# TASK DETAILS
Find where "right knee: (50, 297)" occurs in the data below, and retype that line and every later line exactly.

--- RECORDED INFORMATION Enclosed Below ---

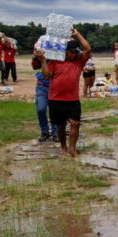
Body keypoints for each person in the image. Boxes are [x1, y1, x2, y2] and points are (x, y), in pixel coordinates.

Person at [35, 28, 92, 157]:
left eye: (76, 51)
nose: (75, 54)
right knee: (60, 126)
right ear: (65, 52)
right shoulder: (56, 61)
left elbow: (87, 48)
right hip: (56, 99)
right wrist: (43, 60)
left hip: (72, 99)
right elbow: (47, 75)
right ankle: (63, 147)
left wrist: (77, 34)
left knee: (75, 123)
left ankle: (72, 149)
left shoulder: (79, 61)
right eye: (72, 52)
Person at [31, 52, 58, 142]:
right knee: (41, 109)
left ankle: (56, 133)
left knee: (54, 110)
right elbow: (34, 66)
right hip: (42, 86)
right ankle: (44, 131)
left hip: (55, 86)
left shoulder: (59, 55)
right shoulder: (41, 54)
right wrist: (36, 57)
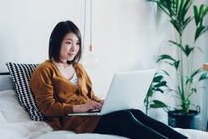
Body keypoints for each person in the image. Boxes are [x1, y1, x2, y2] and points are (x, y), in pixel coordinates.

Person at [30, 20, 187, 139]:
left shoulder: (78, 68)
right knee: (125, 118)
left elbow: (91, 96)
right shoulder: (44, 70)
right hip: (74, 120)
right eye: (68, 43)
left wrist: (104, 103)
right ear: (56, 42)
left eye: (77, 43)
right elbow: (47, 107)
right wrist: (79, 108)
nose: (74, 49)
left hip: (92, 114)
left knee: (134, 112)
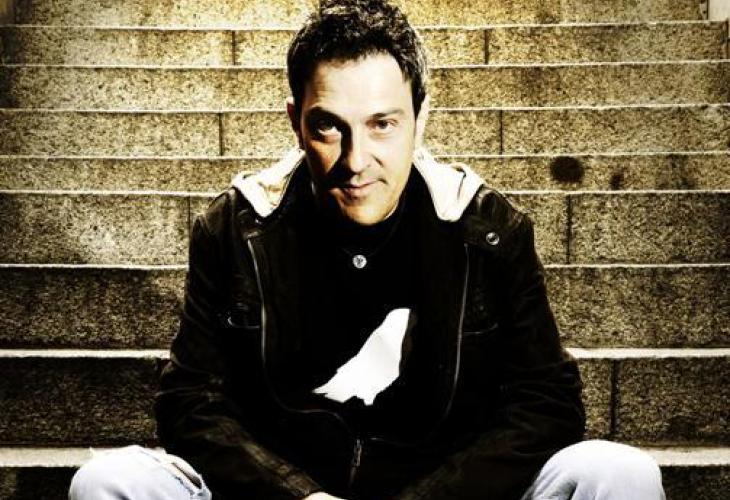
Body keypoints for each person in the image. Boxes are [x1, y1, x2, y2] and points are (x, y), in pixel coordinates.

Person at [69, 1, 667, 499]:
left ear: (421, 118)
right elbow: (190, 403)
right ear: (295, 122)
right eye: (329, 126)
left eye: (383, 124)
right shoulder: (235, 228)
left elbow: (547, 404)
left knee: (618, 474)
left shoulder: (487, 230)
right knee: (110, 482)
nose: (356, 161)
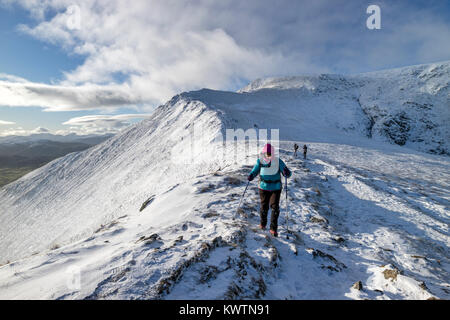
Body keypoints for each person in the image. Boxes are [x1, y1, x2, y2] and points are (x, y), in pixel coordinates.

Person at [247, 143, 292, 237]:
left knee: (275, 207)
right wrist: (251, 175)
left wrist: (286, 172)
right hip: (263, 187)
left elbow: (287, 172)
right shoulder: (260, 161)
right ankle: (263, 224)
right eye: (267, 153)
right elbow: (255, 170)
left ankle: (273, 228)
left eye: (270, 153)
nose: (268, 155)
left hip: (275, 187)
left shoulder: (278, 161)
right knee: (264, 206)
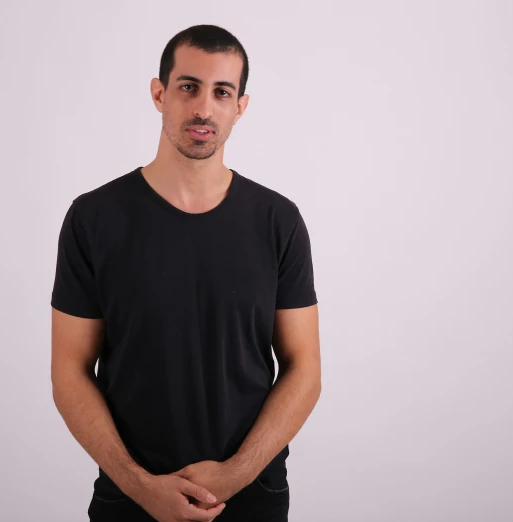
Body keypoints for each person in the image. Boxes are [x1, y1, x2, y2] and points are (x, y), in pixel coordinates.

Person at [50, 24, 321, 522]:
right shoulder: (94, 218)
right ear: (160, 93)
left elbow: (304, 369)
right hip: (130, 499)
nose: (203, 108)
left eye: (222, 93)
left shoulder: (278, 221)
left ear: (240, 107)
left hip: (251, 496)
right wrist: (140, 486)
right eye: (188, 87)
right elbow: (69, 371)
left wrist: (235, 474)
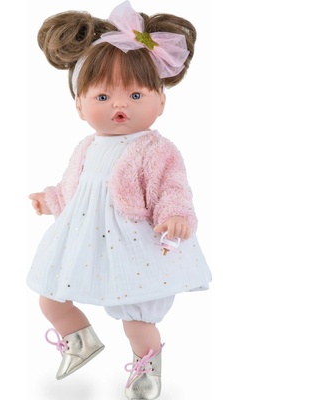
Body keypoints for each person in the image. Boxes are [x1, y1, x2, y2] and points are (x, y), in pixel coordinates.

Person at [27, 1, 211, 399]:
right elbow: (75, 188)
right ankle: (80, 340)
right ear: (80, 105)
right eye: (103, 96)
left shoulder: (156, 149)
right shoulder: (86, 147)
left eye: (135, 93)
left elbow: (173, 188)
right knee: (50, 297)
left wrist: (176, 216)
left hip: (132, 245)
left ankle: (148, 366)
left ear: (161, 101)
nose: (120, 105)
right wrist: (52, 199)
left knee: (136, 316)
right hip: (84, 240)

--- End of Enclosed RECORDED INFORMATION ---

# OUTPUT OF THE TASK
right knee: (50, 297)
left wrist: (176, 216)
left hip: (132, 245)
left ankle: (148, 366)
left ear: (161, 101)
nose: (120, 105)
right wrist: (52, 199)
left knee: (136, 316)
right hip: (84, 240)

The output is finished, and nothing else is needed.